Cuando el papa Francisco aterrizó en Canadá esta semana, bajó con mucho esfuerzo de un auto en la pista de aterrizaje, caminó con dificultad a una silla de ruedas que lo aguardaba y se quedó congelado mientras cámaras fotografiaban de cerca el espectáculo de un asistente que ajustó los reposapiés del pontífice.
En un escenario improvisado fuera de un cementerio indígena en la provincia de Alberta, el mundo observó mientras él reunía sus fuerzas y tomaba el brazo del asistente, quien lo levantó para sacarlo de la silla de ruedas.
En Lac Sainte-Anne, un lago remoto conocido por sus poderes curativos milagrosos, cientos de fieles que esperaban a Francisco en un altar adornado con las muletas y los bastones de los curados, expresaron angustia al unísono cuando la silla de ruedas del papa golpeó un obstáculo en el camino y se inclinó hacia el frente de manera peligrosa.
La transmisión de video del Vaticano cortó a otro ángulo con rapidez, pero ver a Francisco en su creciente fragilidad y cada vez mayor edad fue un punto crucial de su visita.
Aunque la misión principal del pontífice en Canadá fue la que él llamó una “peregrinación penitencial” para disculparse ante las personas indígenas por los terribles abusos que soportaron en las escuelas residenciales operadas por la Iglesia, también fue una peregrinación de senectud en la que el pontífice, de 85 años, utilizó su propia vulnerabilidad para exigir dignidad para las personas de edad avanzada en un mundo cada vez más poblado por ellas.
Son necesarias para construir “un futuro en el que no se descarte a los mayores porque funcionalmente no son necesarios”, mencionó Francisco durante una misa en el Estadio de la Mancomunidad en Edmonton, Alberta, uno de los pocos eventos en el itinerario del viaje papal que fue mucho más ligero de lo habitual. Agregó: “Un futuro que no sea indiferente hacia quienes, ya adelante con la edad, necesitan más tiempo, escucha y atención”.
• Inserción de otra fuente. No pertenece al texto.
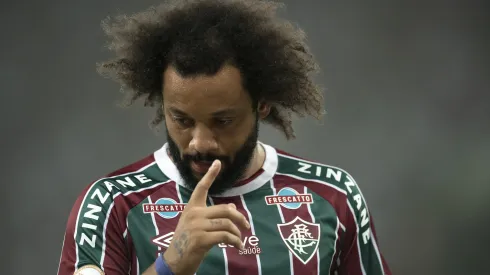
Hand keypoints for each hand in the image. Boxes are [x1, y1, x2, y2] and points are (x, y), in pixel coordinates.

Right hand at [163, 160, 250, 274]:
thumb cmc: (188, 242)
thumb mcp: (198, 225)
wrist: (175, 261)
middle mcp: (194, 214)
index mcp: (191, 208)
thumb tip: (233, 208)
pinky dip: (235, 242)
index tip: (218, 162)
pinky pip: (225, 236)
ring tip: (240, 240)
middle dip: (240, 217)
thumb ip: (213, 216)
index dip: (210, 175)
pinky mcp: (201, 239)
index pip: (201, 188)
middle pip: (225, 209)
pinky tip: (238, 246)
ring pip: (227, 224)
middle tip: (247, 225)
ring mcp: (197, 226)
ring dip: (237, 233)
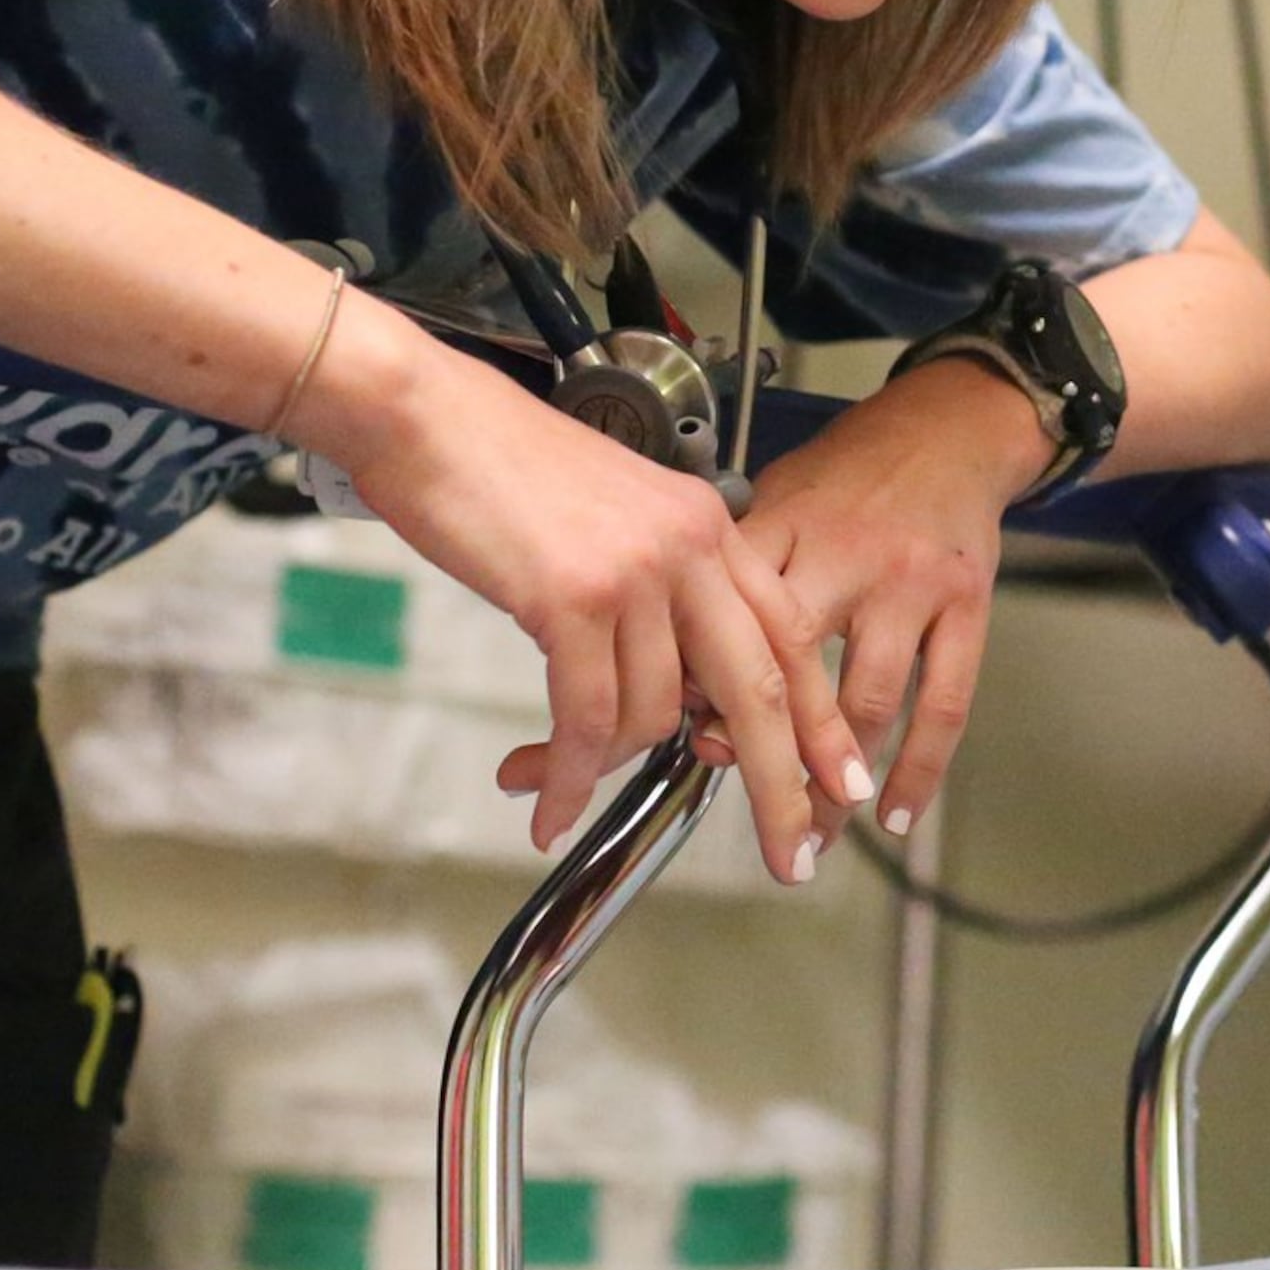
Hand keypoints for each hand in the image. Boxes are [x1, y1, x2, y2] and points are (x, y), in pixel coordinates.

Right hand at [311, 320, 866, 881]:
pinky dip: (566, 773)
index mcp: (709, 525)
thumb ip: (661, 588)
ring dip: (610, 764)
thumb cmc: (503, 466)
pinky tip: (546, 803)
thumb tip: (674, 683)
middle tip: (796, 854)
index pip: (790, 634)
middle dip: (782, 784)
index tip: (842, 779)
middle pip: (761, 690)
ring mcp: (637, 572)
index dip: (821, 717)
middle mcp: (690, 547)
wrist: (427, 415)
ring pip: (655, 712)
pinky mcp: (574, 599)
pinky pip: (585, 717)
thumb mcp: (617, 515)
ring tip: (564, 781)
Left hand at [733, 357, 1049, 838]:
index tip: (682, 748)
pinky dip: (921, 768)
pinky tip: (898, 813)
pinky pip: (945, 701)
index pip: (729, 620)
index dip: (702, 691)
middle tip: (747, 816)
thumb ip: (735, 580)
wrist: (948, 425)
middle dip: (766, 753)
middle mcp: (845, 554)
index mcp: (783, 526)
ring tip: (816, 834)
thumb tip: (685, 681)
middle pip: (793, 667)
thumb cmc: (848, 474)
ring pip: (868, 699)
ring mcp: (909, 582)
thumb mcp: (773, 500)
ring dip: (839, 778)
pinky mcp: (966, 603)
Francisco, más pesado, más lento debido a una operación intestinal importante a la que se sometió el año pasado y la rotura que sufre en los ligamentos de su rodilla y la ciática, no es el primer papa que hace de la dignidad de los mayores una preocupación central de la parte más avanzada de su papado.
El otrora vigoroso Juan Pablo II pasó sus últimos años encorvado, debido a los terribles efectos del párkinson. Para algunos, su padecimiento reafirmó su espiritualidad e hizo eco del sufrimiento de Cristo en la cruz.
Para otros, fue un declive desconcertante y generó cuestionamientos sobre la gobernanza de la Iglesia católica romana. Su sucesor, Benedicto XVI, citó su energía en decadencia como la razón para renunciar, una ruptura histórica de la práctica papal que ha arrojado una sombra sobre Francisco y su declive físico.
Renunciar “nunca cruzó por mi mente”, declaró Francisco en una entrevista reciente con la agencia Reuters, antes de agregar su comentario habitual de que sus cálculos podrían cambiar si un mal estado de salud le hiciera imposible liderar la Iglesia.